**GIVEN DATA:**
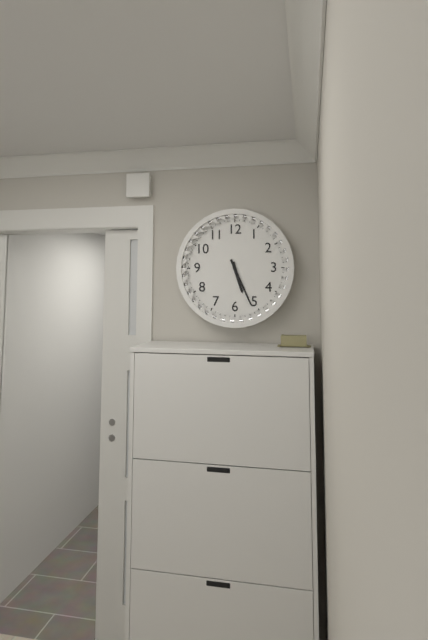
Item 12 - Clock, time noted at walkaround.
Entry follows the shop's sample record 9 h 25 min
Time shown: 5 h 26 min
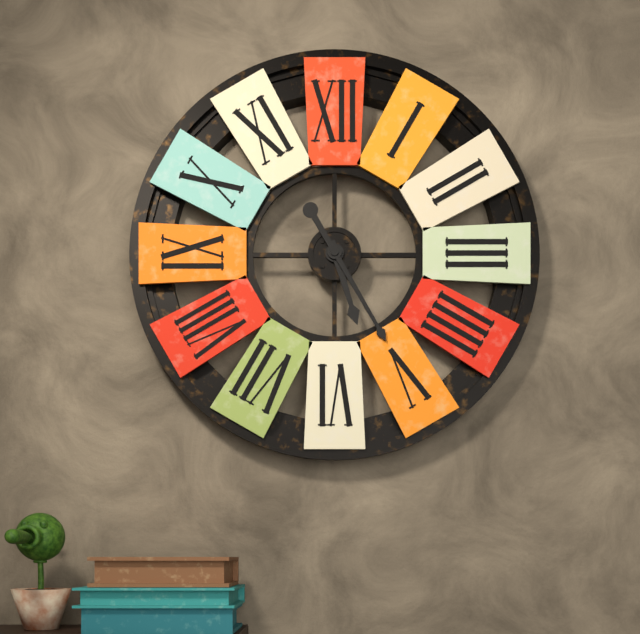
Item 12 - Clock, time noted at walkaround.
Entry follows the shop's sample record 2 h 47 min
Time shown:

**TO DO:** Rewrite the text lines of the rows above as a Markdown table with the columns "No." and "Line", giving each line its own numbered entry and omitting blank lines. Leave the pictures out.

**REPLY:**
| No. | Line |
|---|---|
| 1 | Item 12 - Clock, time noted at walkaround. |
| 2 | Entry follows the shop's sample record 9 h 25 min |
| 3 | Time shown: 5 h 26 min |
| 4 | Item 12 - Clock, time noted at walkaround. |
| 5 | Entry follows the shop's sample record 2 h 47 min |
| 6 | Time shown: |